Thanks for your patience.
LLR article June 20th 2013
Birmingham scientists given £1.6 million to research blood cancer cure
Snippets from LLR article :
"University of Birmingham scientists have been awarded £1.6 million by Leukaemia & Lymphoma Research to improve the effectiveness of stem cell transplants for patients with blood cancers such as leukaemia and lymphoma.
Interestingly a powerful ‘graft-versus-leukaemia’ effect develops after transplantation in which the donor immune system recognises remaining leukaemia cells as ‘foreign’ and kills them. This immune reaction is crucial to a transplant’s success. For the first time, the University of Birmingham researchers will examine these immune responses in the first few days after transplantation, leading to a better understanding of how they are generated.

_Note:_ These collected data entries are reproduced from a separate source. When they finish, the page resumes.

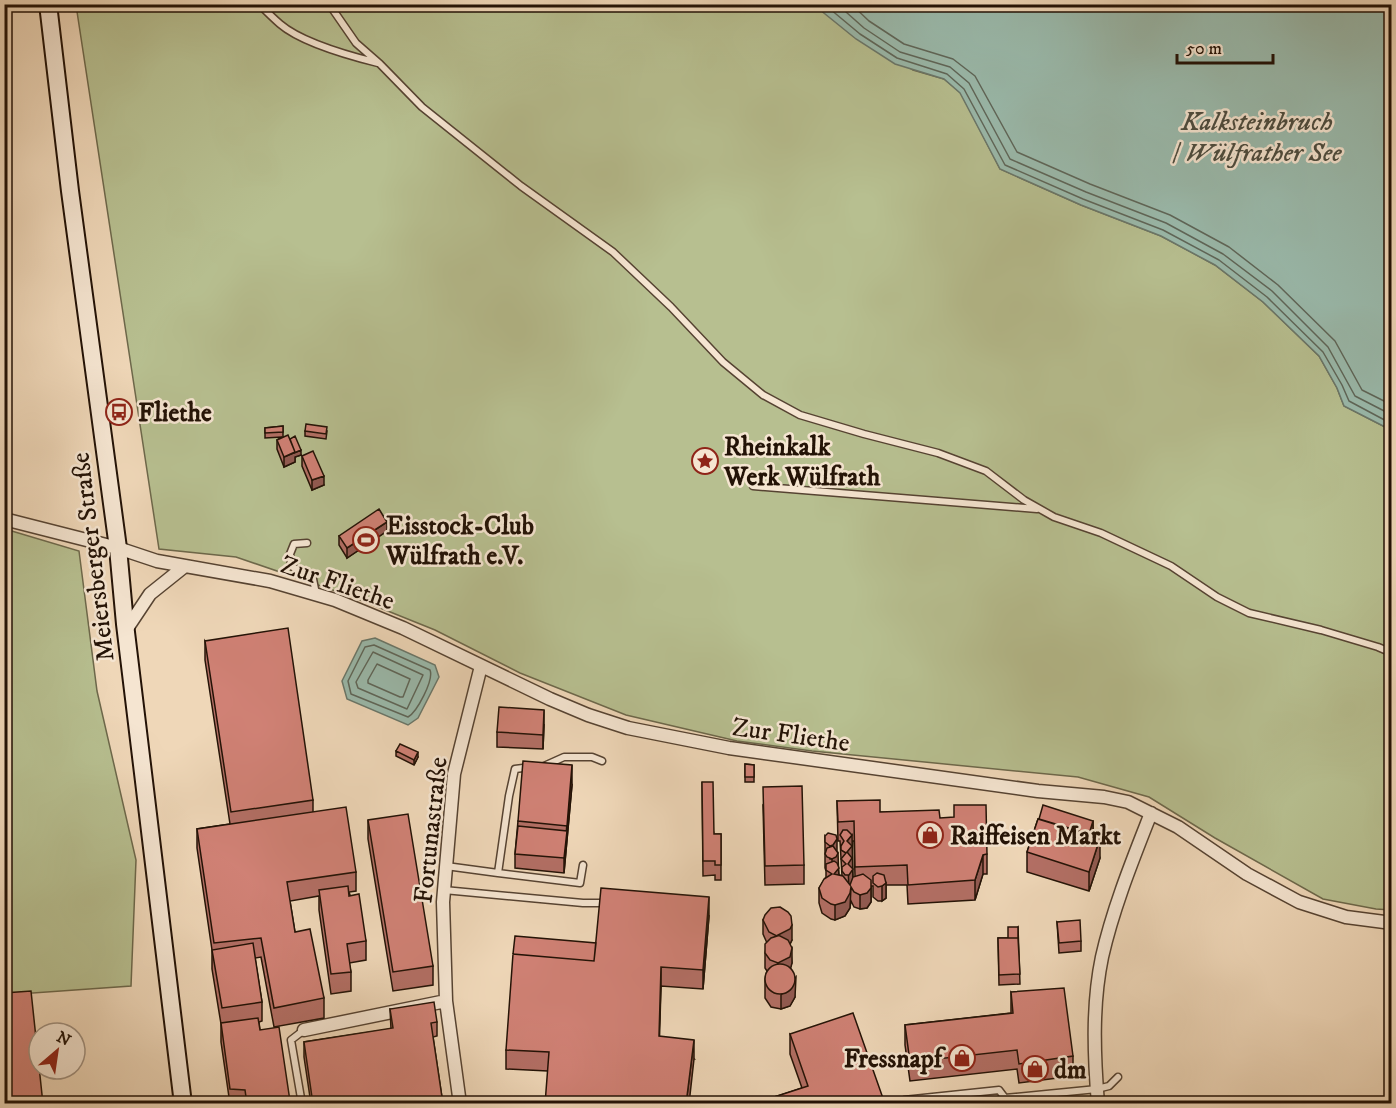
<svg xmlns="http://www.w3.org/2000/svg" width="1396" height="1108" font-family="'IM FELL DW Pica',serif">
<style>
.green{fill:#b7bf90;stroke:#6d684b;stroke-width:1.5}
.water{fill:#9abaac;stroke:#6a776a;stroke-width:1.5}
.lines{fill:none;stroke-linecap:round;stroke-linejoin:round}
.shore{stroke:#5e6659;stroke-width:1.5}
.lane-casing{stroke:#564332;stroke-width:9}
.street-casing{stroke:#564332;stroke-width:15}
.secondary-casing{stroke:#231206;stroke-width:20}
.lane{stroke:#f5e5d1;stroke-width:6}
.street{stroke:#f5e5d1;stroke-width:12}
.secondary{stroke:#f5e5d1;stroke-width:16}
.wall{fill:#b36f65;stroke:#231206;stroke-width:1.5;fill-rule:evenodd}
.shaded-wall{fill:#925a52;stroke:#231206;stroke-width:1.5}
.building{fill:#d08175;stroke:#231206;stroke-width:1.5}
.labels{text-anchor:middle;stroke-width:5;stroke-linejoin:round;paint-order:stroke}
.poi-label{font-size:26px;font-weight:bold;fill:#231206;stroke:#f5e5d1;text-anchor:start}
.street-label{font-size:26px;fill:#231206;stroke:#f5e5d1}
.water-label{font-size:27px;font-style:italic;fill:#4d4d40;stroke:#f5e5d1}
</style>
<rect width="100%" height="100%" fill="#efd7b8"/>
<filter id="stains"><feTurbulence type="fractalNoise" baseFrequency=".00333" numOctaves="4"/><feColorMatrix values="0 0 0 0 .2 0 0 0 0 .09 0 0 0 0 .02 0 0 0 .5 -.17"/></filter>
<radialGradient id="worn" r=".72"><stop offset=".6" stop-color="#630" stop-opacity="0"/><stop offset="1" stop-color="#630" stop-opacity=".3"/></radialGradient>
<!-- green -->
<path class="green" d="M76,5H814L913,70L944,79L961,93L1000,169L1081,205L1161,236L1215,265L1263,302L1319,356L1337,388L1344,406L1391,430V910L1376,909L1323,899L1215,838L1149,797L1078,777L812,751L737,741L626,715L520,673L435,630L353,597L236,557L159,549Z
M5,529L79,551L97,691L136,860L131,986L5,995Z"/>
<!-- water -->
<path class="water" d="M814,5H1391V430L1344,406L1337,388L1319,356L1263,302L1215,265L1161,236L1081,205L1000,169L960,93L944,79L895,64L856,39Z
M375,638L435,665L439,677L418,718L408,725L347,699L342,681L362,641Z"/>
<g class="lines">
<!-- shore -->
<path class="shore" d="M824,4L860,34L897,58L947,74L964,89L1005,165L1083,199L1163,230L1219,260L1267,297L1323,352L1342,385L1349,401L1392,424
M837,4L864,28L900,52L950,67L969,83L1010,159L1086,192L1166,223L1223,254L1272,291L1328,347L1355,396L1392,415
M851,4L869,21L904,44L953,59L975,76L1017,152L1090,184L1170,215L1229,247L1278,285L1335,341L1362,390L1392,405
M374,645L430,670C434,680 417,712 408,717L351,694L348,681L365,647Z
M373,652L423,675L407,709L358,688L356,682Z
M377,664L410,679L403,697H400L368,683V680Z"/>
<defs>
<path id="lane" d="M259,4C266,11 273,18 280,24C302,43 350,56 378,63
M329,4L356,43L380,64L422,107L521,186L613,252L671,307L723,362L763,395L800,415L864,434L938,453L986,471L1024,500L1054,517L1101,533L1171,566L1217,597L1249,613L1321,630L1378,647L1392,653
M753,486L1037,509
M307,543L294,544L290,554L291,566L313,579L316,594
M544,766L564,757H592L602,761
M446,866L498,873L509,796L515,769L531,767
M498,873L580,883L583,865
M444,890L583,903H605
M302,1104L291,1040L304,1030
M905,1104L904,1100L999,1090L1005,1098L1097,1089L1109,1086L1118,1077"/>
<path id="street" d="M4,519L118,548L157,561L270,581L335,600L403,628L550,699L588,715L628,728L729,748L1038,791L1104,797L1128,802L1178,827L1247,874L1299,902L1346,917L1392,923
M126,630L150,594L185,566
M304,1030L446,1001
M460,1104L446,1001L443,902L454,774L481,666
M1098,1104C1094,1055 1092,1005 1102,957C1113,908 1133,859 1151,813"/>
<path id="secondary" d="M48,4L70,191L118,548L125,624L183,1104"/>
</defs>
<!-- lane casing -->
<use href="#lane" class="lane-casing"/>
<!-- street casing -->
<use href="#street" class="street-casing"/>
<!-- secondary casing -->
<use href="#secondary" class="secondary-casing"/>
<!-- lane -->
<use href="#lane" class="lane"/>
<!-- street -->
<use href="#street" class="street"/>
<!-- secondary -->
<use href="#secondary" class="secondary"/>
</g>
<!-- wall -->
<path class="wall" d="M283,426V437L290,439L301,455L295,457V462L284,467L277,449V440L282,437L265,438V428Z
M305,431H327L326,439L305,436Z
M302,456L324,485L312,490L302,466Z
M387,531L347,558L339,545V536Z
M205,641L313,800V812L356,872V891L349,892L366,941V960L349,963L351,972V991L331,994L319,910V896L290,901L295,932L324,998V1018L274,1027L261,957L255,958L262,1002V1021L259,1022L260,1030L290,1101L300,1104H230L221,1042V1024L212,969V950L197,848V829L230,824L205,660Z
M544,725L543,749L497,747V732Z
M396,751L418,757L414,765L396,756Z
M745,764L754,765V782H745Z
M702,782L714,834H721V880H715V875L703,876Z
M572,785L564,873L515,868V854L518,821Z
M837,801L880,812L940,818L987,854V874H983L975,900L908,904L907,885H886V898L882,901H878L873,897V886H871V902L867,908L860,909L854,907L851,901L850,908L845,916L835,920L831,919L822,913L819,903V888L826,877V871L825,868V836L837,852L839,875L842,876L840,841H838ZM852,841H854L855,876L853,878Z
M763,806L804,865V884L765,885Z
M1038,819L1093,821V836L1100,858L1089,891L1027,872V852Z
M368,820L433,966V985L393,991L368,839Z
M709,916L703,989L661,986L659,1036L694,1059L548,1071L506,1069V1050L596,943Z
M763,920L792,940L790,944L792,963L790,968L795,997L790,1006L781,1009L771,1007L765,998V979L767,971L765,968V953L767,943L763,934Z
M1057,922L1081,941V951L1059,953Z
M1018,927L1020,984L999,985L998,938H1008Z
M1011,992L1073,1056V1076L1019,1083L1017,1069L910,1081L905,1045V1025L1011,1013Z
M390,1009L437,1022V1036L433,1037L443,1104H311L304,1057V1042L391,1029Z
M790,1034L885,1104H771V1098L802,1088L790,1054Z"/>
<!-- shaded-wall -->
<path class="shaded-wall" d="M301,450V455L295,457V462L284,467V457Z
M324,476V485L312,490V480Z
M387,522V531L347,558V548Z
M544,710V725L543,749V735Z
M418,752V757L414,765V760Z
M572,765V785L564,873V858Z
M1093,821V836L1089,848V834Z
M852,835L853,884L851,887L850,908L845,916L835,920V905L849,890L847,841Z
M1100,838V858L1089,891V872Z
M837,839V854L838,853L839,882L832,874V859H830V846Z
M983,855V874L975,900V880Z
M886,883V898L882,901V886Z
M871,888V902L867,908L860,909V895Z
M709,897V916L703,989V970Z
M792,925V940L790,944L778,935Z
M792,948V963L790,971L778,978V963Z
M661,967V986L659,1056V1036Z
M796,977L795,997L790,1006L781,1009V995Z
M694,1040V1059L689,1104H686Z"/>
<!-- building -->
<path class="building" d="M306,424L327,427L326,434L305,431Z
M283,426V432L265,433V428Z
M288,435L295,452L284,457L277,440Z
M295,436L301,450L294,453L295,452L290,439Z
M313,451L324,476L312,480L302,456Z
M379,509L387,522L347,548L339,536Z
M288,628L313,800L231,812L205,641Z
M499,707L544,710L543,735L497,732Z
M400,744L418,752L414,760L396,751Z
M523,761L572,765L567,826L518,821Z
M745,764L754,765V777H745Z
M702,782H713L714,834H721V865H715V861H703Z
M802,786L804,865L765,866L763,787Z
M880,800V812L939,810L940,818L954,817V805H986L987,854L983,855L975,880L908,885L907,865L855,867L854,821L838,822L837,801Z
M1043,805L1093,821L1089,834L1039,819Z
M346,807L356,872L287,882L295,932L310,929L324,998L274,1008L261,938L214,943L197,829Z
M408,814L433,966L393,972L368,820Z
M1038,819L1100,838L1089,872L1027,852Z
M518,826L567,831L564,858L515,854Z
M843,830H847L852,835L847,841L852,846L847,852L852,858L848,864L853,869L849,875H845L842,871V867L846,864L841,859L846,853L841,850V846L844,841L840,835Z
M828,833L836,835L837,839L833,845L830,846L825,842V836Z
M833,846L838,853L836,857L832,859L827,857L825,854L827,848Z
M834,861L837,863L839,868L834,874L843,876L850,885L853,877L863,874L871,880V888L867,893L860,895L854,892L851,887L850,893L845,902L835,905L831,904L822,898L819,888L824,879L832,874L826,870V864Z
M877,873L884,875L886,883L882,886L878,887L873,883V876Z
M348,886L349,896L359,894L366,941L347,944L351,972L331,974L319,890Z
M601,888L709,897L703,970L661,967L659,1036L694,1040L686,1104H545L549,1052L506,1050L513,954L594,961Z
M780,907L788,912L791,916L792,925L790,929L778,935L788,940L792,948L790,957L778,963L770,960L765,953V944L771,938L777,936L769,932L763,920L765,915L771,908Z
M1080,920L1081,941L1059,943L1057,922Z
M1008,927H1018V938H1008Z
M515,936L596,943L594,961L513,954Z
M998,938H1018L1020,974L999,975Z
M253,943L262,1002L222,1008L212,950Z
M765 979a15 15 0 1 1 30 0a15 15 0 1 1-30 0Z
M1064,988L1073,1056L1019,1064L1017,1050L910,1062L905,1025L1013,1013L1011,992Z
M31,991L43,1104H4V993Z
M434,1002L437,1022L431,1023L443,1104H313L304,1042L393,1028L390,1009Z
M853,1013L885,1104H772L771,1098L808,1086L790,1034Z
M258,1018L260,1030L279,1027L290,1101L300,1100V1104H247L245,1090L230,1089L221,1023Z
M1076,1098V1104H1047V1102Z"/>
<!-- icons -->
<defs>
<symbol id="bus-ring" viewBox="-11 -11 22 22"><circle r="9.5" fill="#f5e5d1" stroke="#8f2418" stroke-width="1.5"/><path d="M-5-6H5V4H4V6H2V4H-2V6H-4V4H-5ZM-3.5-4V0h7V-4ZM-3.5 1.2v1.5H-2V1.2ZM2 1.2v1.5H3.5V1.2Z" fill="#8f2418"/></symbol>
<symbol id="sight-ring" viewBox="-11 -11 22 22"><circle r="9.5" fill="#f5e5d1" stroke="#8f2418" stroke-width="1.5"/><path d="M0-6L1.8-2.2L6-1.7L2.9 1.2L3.7 5.4L0 3.3L-3.7 5.4L-2.9 1.2L-6-1.7L-1.8-2.2Z" fill="#8f2418"/></symbol>
<symbol id="stadium-ring" viewBox="-11 -11 22 22"><circle r="9.5" fill="#f5e5d1" stroke="#8f2418" stroke-width="1.5"/><path d="M0-5a6.5 5 0 1 0 0 10a6.5 5 0 1 0 0-10ZM-3.5-1.8h7v3.6h-7Z" fill="#8f2418"/></symbol>
<symbol id="shop-ring" viewBox="-11 -11 22 22"><circle r="9.5" fill="#f5e5d1" stroke="#8f2418" stroke-width="1.5"/><path d="M-5-2.5h2.3a2.7 3.5 0 0 1 5.4 0H5L5.5 6h-11ZM-1.5-2.5h3a1.5 2.3 0 0 0-3 0Z" fill="#8f2418"/></symbol>
</defs>
<g fill-rule="evenodd">
<use href="#bus-ring" x="104" y="397" width="30" height="30"/>
<use href="#sight-ring" x="690" y="446" width="30" height="30"/>
<use href="#stadium-ring" x="351" y="525" width="30" height="30"/>
<use href="#shop-ring" x="915" y="820" width="30" height="30"/>
<use href="#shop-ring" x="947" y="1043" width="30" height="30"/>
<use href="#shop-ring" x="1020" y="1054" width="30" height="30"/>
</g>
<g class="labels">
<!-- poi labels -->
<g class="poi-label">
<text x="138" y="421">Fliethe</text>
<text x="724" y="455">Rheinkalk<tspan x="724" dy="30">Werk Wülfrath</tspan></text>
<text x="386" y="534">Eisstock-Club<tspan x="386" dy="30">Wülfrath e.V.</tspan></text>
<text x="950" y="844">Raiffeisen Markt</text>
<text x="942" y="1067" text-anchor="end">Fressnapf</text>
<text x="1054" y="1078">dm</text>
</g>
<!-- street labels -->
<g class="street-label">
<text transform="translate(92 557) rotate(-97)" y="9">Meiersberger Straße</text>
<text transform="translate(338 582) rotate(19)" y="9">Zur Fliethe</text>
<text transform="translate(791 734) rotate(8)" y="9">Zur Fliethe</text>
<text transform="translate(430 830) rotate(-84)" y="9">Fortunastraße</text>
</g>
<!-- water labels -->
<g class="water-label">
<text x="1257" y="130">Kalksteinbruch<tspan x="1257" dy="31">/ Wülfrather See</tspan></text>
</g>
</g>
<!-- margin -->
<rect width="1396" height="1108" fill="none" stroke="#efd7b8" stroke-width="24"/>
<rect x="6" y="6" width="1384" height="1096" fill="none" stroke="#231206" stroke-width="3"/>
<rect x="12" y="12" width="1372" height="1084" fill="none" stroke="#231206" stroke-width="1.5"/>
<!-- north arrow -->
<g transform="translate(57 1051) rotate(29)"><circle r="28" fill="#f5e5d1" stroke="#a19180" stroke-width="1.5"/>
<path d="M0-4.5L10 22L0 15L-10 22Z" fill="#8f2418"/>
<text y="-9" font-size="16" font-weight="bold" text-anchor="middle" fill="#231206">N</text>
</g>
<!-- scale -->
<path d="M1177 54v9h96v-9" fill="none" stroke="#231206" stroke-width="3"/>
<text x="1186" y="54" font-size="18" fill="#231206" stroke="#f5e5d1" stroke-width="4.5" paint-order="stroke">50 m</text>
<rect width="100%" height="100%" filter="url(#stains)"/>
<rect width="100%" height="100%" fill="url(#worn)"/>
</svg>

In addition, the researchers have developed a way to vaccinate the healthy stem cell donor with proteins that can generate anti-leukaemia immune cells. If the donor’s immune system can be ‘primed’ to recognise cancer cells before transplantation, the graft-versus-leukaemia effect will be greatly improved. If preliminary trials are successful, the technique will become available to transplant patients in clinical trials
As well as boosting the graft versus leukaemia effect, the project will focus on reducing side-effects of transplants by improving donor-patient genetic matching. Currently a stem cell donor is chosen that has similar immune-related genes to the patient, but it is not possible to achieve a perfect pairing. This means that the new donor immune system has genes that are slightly different from the patient’s. This enhances the graft-versus-leukaemia response but can also lead to side-effects if the new immune system attacks the patient’s tissue.
Professor Paul Moss of the University of Birmingham said: “This project will enable us to select better donor and recipient combinations, and to predict and intervene early in patients in whom we expect graft versus host disease to develop.” ".